### TEXTO

Una función de promoción y educación; defender como idea fundamental en una sociedad moderna, la importancia de la actividad y del Patrimonio culturales y que la Cultura del país es obra de todos y pertenece a todos. Por lo tanto todos los ciudadanos deben ser custodios y actores del Patrimonio cultural del país. Esta función se encuadra dentro de la labor general de culturización y educación, y eomo tal no corresponde solo al Ministerio de Cultura, sino a todos los poderes públicos encargados de esa actividad.

Una función de conservación del Patrimonio Histórico Artístico y Cultural, impuesta expresamente en el artículo 46 de la Constitución, que implica la actuación directa cuando la de los titulares y la sociedad sea insuficiente. Sobre esta función conservadora no existe ninguna discusión ni en las declaraciones internacionales ni en la legislación comparada. Si bien existen dudas sobre el papel y la intervención del Estado en lo que es creación cultural, por lo que de dirigismo pueda tener su actuación, ese riesgo apenas se da cuando se trata de la conservación, y el reconocimiento de la función y la obligación del Estado, es unánime.

Una competencia legislativa, que sí es exclusiva del Estado, es dotar a esta materia de una legislación moderna y liberal que estimule y facilite la vida cultural. Dentro de ella tiene gran importancia una legislación fiscal que reconozca el tratamiento especial que merecen los bienes culturales por su doble carácter público y privado. De manera que mantener y enriquecer la vida y el Patrimonio culturales no sea una carga para el que lo hace, sino que se le reconozca su contribución a una tarea de interés público. Con lo cual se estimula, además, a que la sociedad asuma una serie de obligaciones que liberan al Estado de gastos y cargas.

######
### CONTENIDO DE DATOS

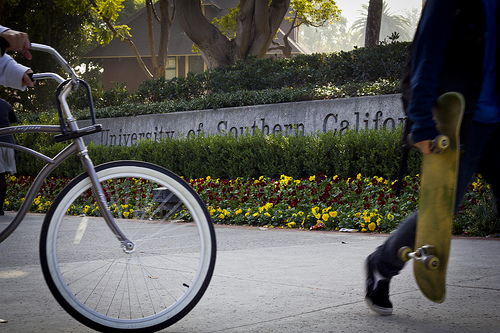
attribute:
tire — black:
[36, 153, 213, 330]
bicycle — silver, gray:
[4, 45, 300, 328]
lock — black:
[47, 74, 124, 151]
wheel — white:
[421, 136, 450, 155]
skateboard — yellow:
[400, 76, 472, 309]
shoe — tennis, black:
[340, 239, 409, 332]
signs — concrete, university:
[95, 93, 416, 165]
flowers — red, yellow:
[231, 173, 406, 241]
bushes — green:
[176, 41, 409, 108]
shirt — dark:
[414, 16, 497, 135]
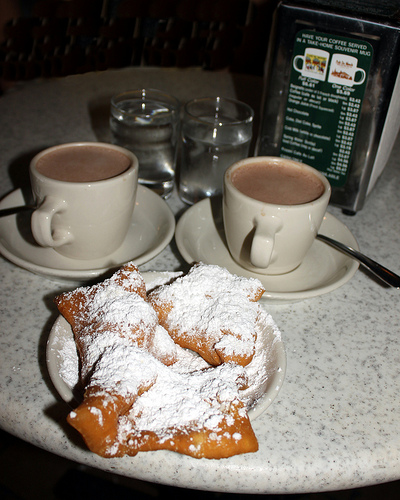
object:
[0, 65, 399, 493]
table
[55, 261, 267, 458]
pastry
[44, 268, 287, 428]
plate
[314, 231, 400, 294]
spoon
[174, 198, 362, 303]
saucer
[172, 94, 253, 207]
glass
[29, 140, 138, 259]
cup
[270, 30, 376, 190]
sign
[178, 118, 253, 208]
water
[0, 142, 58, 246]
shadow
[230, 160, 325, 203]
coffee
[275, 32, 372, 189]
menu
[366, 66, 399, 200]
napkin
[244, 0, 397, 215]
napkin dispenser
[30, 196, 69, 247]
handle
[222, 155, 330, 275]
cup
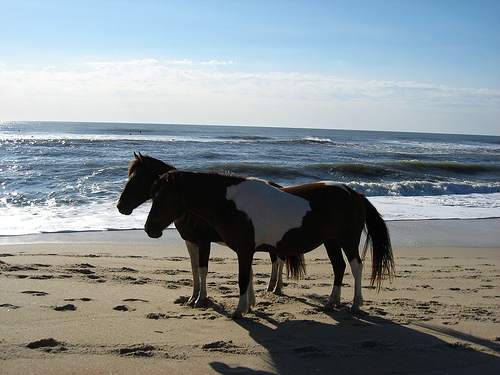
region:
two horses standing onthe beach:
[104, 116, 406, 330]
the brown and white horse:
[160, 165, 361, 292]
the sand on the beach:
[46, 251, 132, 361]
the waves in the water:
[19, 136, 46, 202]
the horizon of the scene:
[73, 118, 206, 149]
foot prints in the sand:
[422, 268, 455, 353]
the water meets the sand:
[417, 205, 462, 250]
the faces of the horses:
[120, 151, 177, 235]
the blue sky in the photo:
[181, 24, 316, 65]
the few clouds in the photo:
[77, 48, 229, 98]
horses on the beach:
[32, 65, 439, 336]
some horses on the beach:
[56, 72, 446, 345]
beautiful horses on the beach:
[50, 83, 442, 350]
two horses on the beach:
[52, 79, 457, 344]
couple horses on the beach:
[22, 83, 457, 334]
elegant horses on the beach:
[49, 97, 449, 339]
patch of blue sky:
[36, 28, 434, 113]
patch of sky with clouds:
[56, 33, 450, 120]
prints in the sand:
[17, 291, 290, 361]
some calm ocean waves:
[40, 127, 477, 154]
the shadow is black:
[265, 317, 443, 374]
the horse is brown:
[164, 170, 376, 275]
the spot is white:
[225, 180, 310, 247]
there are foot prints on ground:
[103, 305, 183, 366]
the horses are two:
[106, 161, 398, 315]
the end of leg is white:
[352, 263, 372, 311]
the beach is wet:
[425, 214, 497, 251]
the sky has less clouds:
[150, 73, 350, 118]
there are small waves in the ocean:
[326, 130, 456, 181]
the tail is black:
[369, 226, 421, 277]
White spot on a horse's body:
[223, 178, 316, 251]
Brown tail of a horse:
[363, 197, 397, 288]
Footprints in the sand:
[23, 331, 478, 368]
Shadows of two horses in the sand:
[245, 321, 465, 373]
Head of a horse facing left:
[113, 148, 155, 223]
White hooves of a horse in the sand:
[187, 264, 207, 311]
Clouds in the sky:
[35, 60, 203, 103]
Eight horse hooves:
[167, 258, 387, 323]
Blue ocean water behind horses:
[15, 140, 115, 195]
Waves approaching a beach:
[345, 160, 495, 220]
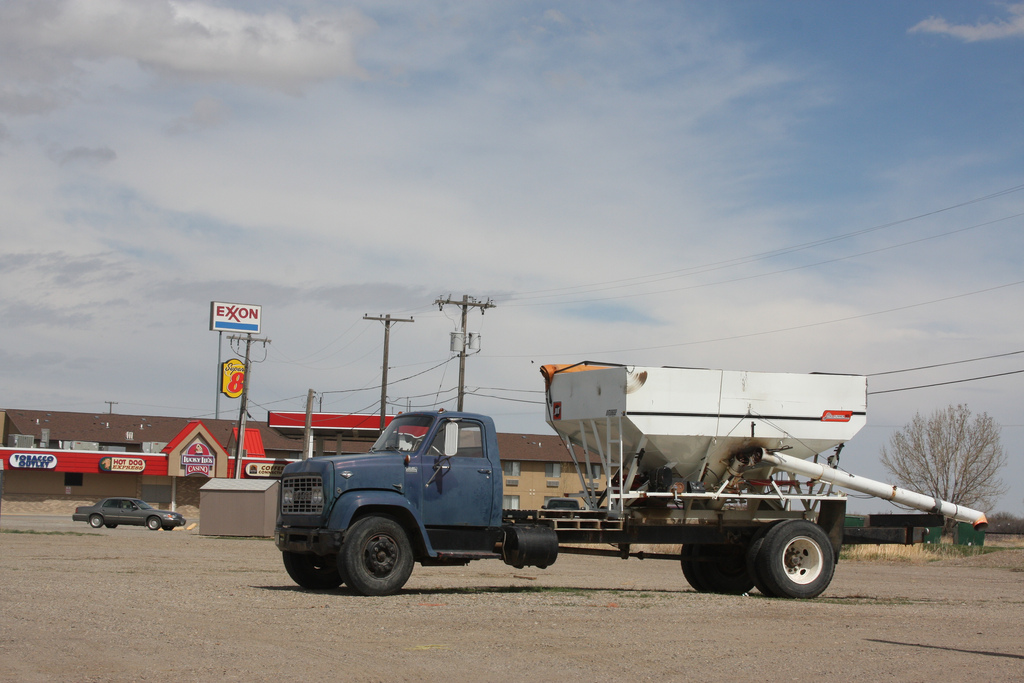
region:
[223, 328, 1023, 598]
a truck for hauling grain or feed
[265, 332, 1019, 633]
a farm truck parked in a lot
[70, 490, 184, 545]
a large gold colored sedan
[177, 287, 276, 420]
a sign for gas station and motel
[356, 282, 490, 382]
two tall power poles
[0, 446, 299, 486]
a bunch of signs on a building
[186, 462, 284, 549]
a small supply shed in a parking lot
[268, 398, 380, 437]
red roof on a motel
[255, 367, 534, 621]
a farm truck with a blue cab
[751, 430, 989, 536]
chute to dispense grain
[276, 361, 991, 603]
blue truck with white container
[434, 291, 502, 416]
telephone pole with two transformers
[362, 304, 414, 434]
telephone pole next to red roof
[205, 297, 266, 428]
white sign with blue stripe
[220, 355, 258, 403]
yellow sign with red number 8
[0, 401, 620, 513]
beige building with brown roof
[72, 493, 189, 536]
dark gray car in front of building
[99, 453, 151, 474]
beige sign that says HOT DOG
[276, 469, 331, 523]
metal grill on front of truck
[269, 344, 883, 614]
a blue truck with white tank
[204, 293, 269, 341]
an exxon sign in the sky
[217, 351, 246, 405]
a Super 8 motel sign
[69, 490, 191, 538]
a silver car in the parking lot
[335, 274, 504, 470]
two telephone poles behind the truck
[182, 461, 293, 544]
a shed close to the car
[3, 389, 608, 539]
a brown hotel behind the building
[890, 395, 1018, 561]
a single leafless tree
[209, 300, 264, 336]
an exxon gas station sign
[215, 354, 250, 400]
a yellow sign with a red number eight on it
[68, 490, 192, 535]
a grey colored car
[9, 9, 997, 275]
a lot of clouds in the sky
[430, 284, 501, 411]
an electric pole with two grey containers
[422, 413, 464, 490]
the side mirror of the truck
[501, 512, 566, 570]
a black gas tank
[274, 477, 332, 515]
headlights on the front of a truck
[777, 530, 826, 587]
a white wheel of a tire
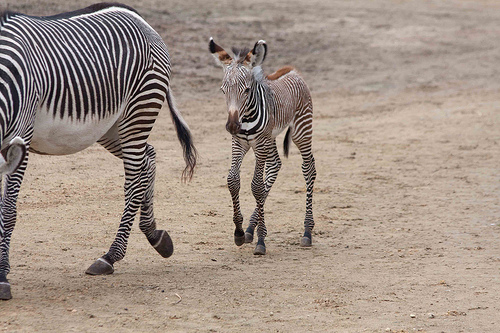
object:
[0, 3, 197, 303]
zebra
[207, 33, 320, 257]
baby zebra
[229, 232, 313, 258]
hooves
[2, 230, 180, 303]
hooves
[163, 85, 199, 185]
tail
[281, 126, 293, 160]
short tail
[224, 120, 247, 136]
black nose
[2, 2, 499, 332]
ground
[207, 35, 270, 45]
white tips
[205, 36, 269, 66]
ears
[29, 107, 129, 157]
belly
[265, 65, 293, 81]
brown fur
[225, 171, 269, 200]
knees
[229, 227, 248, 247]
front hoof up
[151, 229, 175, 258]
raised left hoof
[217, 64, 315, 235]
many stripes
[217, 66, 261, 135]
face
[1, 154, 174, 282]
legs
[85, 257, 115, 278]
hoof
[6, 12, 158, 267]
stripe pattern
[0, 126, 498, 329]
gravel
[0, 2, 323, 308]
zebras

######
### CONTENIDO DE DATOS

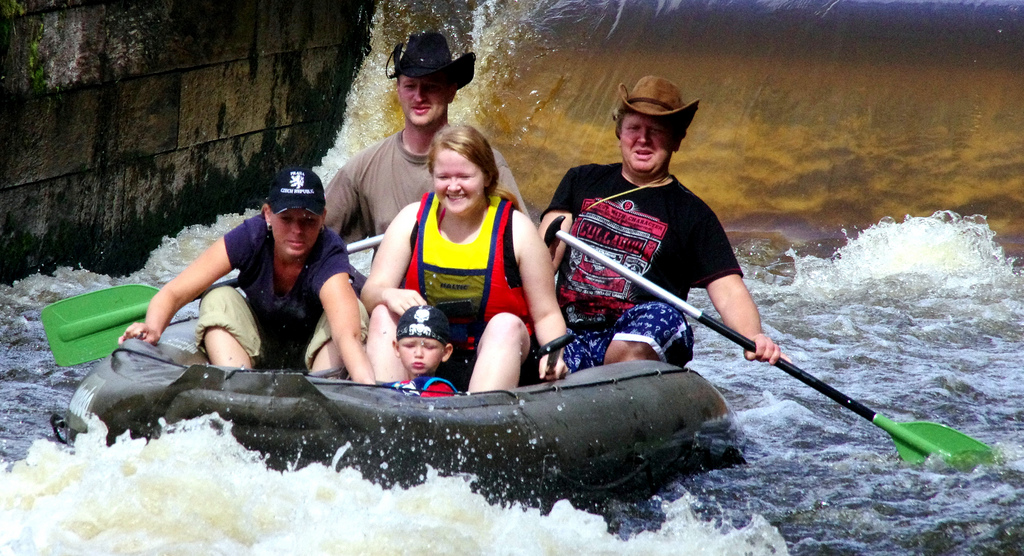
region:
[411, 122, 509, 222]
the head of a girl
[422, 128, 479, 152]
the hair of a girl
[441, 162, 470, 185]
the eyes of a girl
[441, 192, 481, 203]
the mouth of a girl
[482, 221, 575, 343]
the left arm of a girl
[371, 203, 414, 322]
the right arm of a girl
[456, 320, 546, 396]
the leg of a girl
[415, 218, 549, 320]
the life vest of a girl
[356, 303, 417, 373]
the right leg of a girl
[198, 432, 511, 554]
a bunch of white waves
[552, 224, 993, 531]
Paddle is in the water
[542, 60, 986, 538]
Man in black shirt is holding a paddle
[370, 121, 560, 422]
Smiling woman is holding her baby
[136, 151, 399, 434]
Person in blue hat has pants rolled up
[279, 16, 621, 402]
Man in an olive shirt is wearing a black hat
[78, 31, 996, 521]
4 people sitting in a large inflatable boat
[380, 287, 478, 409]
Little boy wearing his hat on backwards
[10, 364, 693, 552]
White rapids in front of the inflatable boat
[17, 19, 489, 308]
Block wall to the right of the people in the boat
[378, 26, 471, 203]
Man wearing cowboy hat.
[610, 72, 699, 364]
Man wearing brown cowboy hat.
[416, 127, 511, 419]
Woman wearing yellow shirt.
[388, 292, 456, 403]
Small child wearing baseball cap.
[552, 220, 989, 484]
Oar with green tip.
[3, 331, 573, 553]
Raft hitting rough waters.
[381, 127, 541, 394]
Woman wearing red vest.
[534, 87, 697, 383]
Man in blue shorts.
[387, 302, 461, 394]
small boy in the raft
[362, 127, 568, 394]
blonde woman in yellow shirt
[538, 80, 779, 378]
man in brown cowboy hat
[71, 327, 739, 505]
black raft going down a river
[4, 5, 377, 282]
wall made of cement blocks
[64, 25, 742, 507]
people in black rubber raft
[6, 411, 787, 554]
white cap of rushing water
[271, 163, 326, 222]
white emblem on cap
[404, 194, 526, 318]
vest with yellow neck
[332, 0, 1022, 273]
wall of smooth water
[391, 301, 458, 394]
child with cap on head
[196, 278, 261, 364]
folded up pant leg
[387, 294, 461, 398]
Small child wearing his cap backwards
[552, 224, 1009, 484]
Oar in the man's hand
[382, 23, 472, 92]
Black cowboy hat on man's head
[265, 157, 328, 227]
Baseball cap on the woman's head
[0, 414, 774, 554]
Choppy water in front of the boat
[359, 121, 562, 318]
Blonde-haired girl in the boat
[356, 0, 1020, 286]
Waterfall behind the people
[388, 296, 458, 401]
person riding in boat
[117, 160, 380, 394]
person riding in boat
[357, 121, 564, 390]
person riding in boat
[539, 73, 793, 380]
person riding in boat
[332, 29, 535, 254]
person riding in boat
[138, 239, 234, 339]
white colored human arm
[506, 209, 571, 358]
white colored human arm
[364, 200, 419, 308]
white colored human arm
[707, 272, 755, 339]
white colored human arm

######
### CONTENIDO DE DATOS

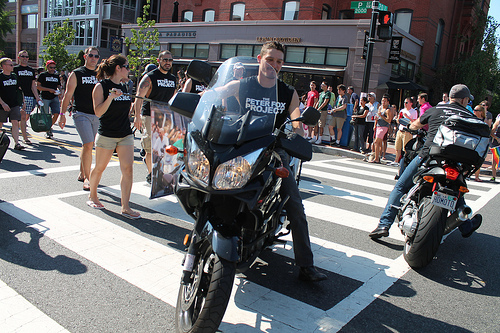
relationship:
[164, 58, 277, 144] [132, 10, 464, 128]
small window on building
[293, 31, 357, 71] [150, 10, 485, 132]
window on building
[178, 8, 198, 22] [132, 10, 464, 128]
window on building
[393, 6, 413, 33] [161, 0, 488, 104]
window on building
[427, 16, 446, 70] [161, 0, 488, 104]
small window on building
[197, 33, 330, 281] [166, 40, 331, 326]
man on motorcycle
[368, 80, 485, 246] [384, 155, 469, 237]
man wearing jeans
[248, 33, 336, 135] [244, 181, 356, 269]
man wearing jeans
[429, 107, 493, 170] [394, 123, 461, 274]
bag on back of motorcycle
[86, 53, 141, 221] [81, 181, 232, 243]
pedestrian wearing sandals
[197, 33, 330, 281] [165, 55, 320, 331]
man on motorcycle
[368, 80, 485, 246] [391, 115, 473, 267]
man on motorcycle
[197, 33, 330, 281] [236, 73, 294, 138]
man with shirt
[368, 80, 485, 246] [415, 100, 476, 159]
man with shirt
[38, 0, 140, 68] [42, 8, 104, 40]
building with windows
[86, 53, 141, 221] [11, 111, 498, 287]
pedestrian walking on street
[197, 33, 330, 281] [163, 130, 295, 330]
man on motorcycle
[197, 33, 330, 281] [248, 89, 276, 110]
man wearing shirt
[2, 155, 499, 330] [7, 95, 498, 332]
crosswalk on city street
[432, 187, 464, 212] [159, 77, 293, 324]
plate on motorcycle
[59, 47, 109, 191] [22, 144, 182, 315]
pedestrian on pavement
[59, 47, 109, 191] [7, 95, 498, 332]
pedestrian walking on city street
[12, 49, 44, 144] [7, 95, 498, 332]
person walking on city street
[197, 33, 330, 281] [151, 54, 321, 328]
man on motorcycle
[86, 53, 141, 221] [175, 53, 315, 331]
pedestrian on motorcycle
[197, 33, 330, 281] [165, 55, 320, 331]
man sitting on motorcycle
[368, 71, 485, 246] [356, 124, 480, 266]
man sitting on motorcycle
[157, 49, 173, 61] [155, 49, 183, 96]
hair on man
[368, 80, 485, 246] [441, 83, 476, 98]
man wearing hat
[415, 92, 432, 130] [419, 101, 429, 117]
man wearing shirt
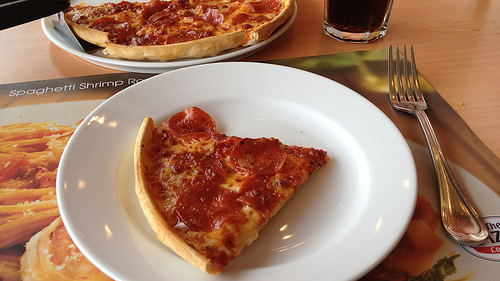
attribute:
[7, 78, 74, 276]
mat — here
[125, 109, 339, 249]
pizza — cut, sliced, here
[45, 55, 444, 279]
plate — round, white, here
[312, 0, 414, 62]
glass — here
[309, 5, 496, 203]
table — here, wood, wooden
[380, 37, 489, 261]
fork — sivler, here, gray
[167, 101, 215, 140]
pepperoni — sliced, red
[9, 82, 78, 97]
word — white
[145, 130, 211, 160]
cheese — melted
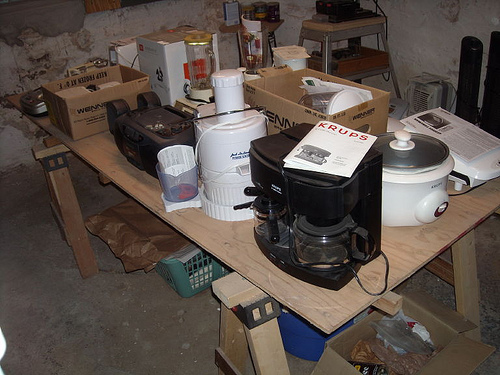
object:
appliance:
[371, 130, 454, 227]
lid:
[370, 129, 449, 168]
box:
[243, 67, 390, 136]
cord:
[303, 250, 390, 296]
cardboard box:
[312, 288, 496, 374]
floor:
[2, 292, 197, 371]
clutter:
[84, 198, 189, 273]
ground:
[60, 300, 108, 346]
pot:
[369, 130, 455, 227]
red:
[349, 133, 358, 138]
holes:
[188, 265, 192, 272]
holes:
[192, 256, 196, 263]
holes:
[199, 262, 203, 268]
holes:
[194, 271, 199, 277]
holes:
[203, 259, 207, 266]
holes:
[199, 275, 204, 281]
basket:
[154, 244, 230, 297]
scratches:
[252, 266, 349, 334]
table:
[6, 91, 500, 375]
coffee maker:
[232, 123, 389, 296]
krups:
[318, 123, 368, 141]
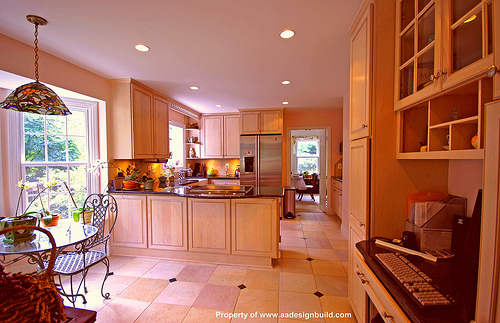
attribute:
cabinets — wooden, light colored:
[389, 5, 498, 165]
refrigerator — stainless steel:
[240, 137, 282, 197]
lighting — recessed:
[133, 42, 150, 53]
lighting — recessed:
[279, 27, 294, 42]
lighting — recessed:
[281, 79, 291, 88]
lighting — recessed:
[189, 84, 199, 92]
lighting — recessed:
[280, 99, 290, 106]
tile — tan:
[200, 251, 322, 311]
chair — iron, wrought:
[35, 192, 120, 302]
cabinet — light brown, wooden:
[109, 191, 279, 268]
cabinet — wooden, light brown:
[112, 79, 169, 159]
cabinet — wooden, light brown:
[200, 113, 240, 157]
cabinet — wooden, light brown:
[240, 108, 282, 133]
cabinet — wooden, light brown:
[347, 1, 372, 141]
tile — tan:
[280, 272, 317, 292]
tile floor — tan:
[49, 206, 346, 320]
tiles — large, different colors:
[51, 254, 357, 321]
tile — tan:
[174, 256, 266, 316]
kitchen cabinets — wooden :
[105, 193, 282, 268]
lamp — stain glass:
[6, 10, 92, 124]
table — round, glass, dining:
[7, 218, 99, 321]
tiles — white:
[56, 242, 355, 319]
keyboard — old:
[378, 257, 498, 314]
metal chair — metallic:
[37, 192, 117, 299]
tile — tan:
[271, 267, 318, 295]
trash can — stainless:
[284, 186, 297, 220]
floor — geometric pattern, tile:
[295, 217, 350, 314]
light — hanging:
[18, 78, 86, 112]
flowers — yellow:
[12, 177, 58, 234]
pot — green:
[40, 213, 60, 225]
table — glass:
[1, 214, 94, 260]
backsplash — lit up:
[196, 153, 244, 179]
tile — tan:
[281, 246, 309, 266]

######

**ACTIVIDAD**.
Prosigue el texto sobre las funciones del Estado ante el Patrimonio cultural desde su última oración.

**PROBLEMA RESUELTO**.
Y una función ejemplar. Es decir, que en los casos en que el Estado sea propietario de bienes culturales o promotor de actos, actúe con más respeto por la libertad de creación y con un interés y cuidado por la conservación del Patrimonio que pueda servir de modelo.

La sociedad tiene un papel predominante en la creación y en la conservación. La sociedad como cuerpo vivo que se sobrepone a la limitada vida del individuo, es el órgano que crea, a través de sus miembros, los productos artísticos. Esto es clarísimo en las obras colectivas, como un conjunto urbano, un barrio, una calle, una catedral, una labor artesanal familiar o local, una colección de diversos autores conocidos o desconocidos, etc. Pero aún en obras tan individuales como una estatua o un cuadro, la actuación del autor aún sin olvido del carácter genial del artista y de lo que éste tiene de precursor o avanzado de su sociedad, se explica en cuanto aquél se sitúa en un momento histórico, en una cultura, sometido a unas influencias y a unos gustos, y además su papel es decisivo para que la creación se produzca con absoluta libertad y para que la conservación sea posible en un país con un Patrimonio tan extenso y disperso como el español. En una sociedad organizada sobre la base de la iniciativa privada, con una tradición jurídica de tipo liberal, y con una extensa gama de propietarios privados de obras de arte, la mejor forma de conseguir rápidamente resultados positivos, es contar con la colaboración del mayor número posible de ellos en la difícil tarea que representa esa conservación.

Las fuerzas de la sociedad, despertándolas y ordenándolas, son inmensas. La capacidad multiplicadora de actuaciones de defensa del Patrimonio que late en la sociedad, es casi el único método de recuperar el variado y disperso Patrimonio Artístico del país.

Sociedad y Estado de Cultura

Entendido así el papel de la sociedad y del Estado, se podría hablar de aspirar a vivir en una sociedad de cultura y en un Estado de Cultura.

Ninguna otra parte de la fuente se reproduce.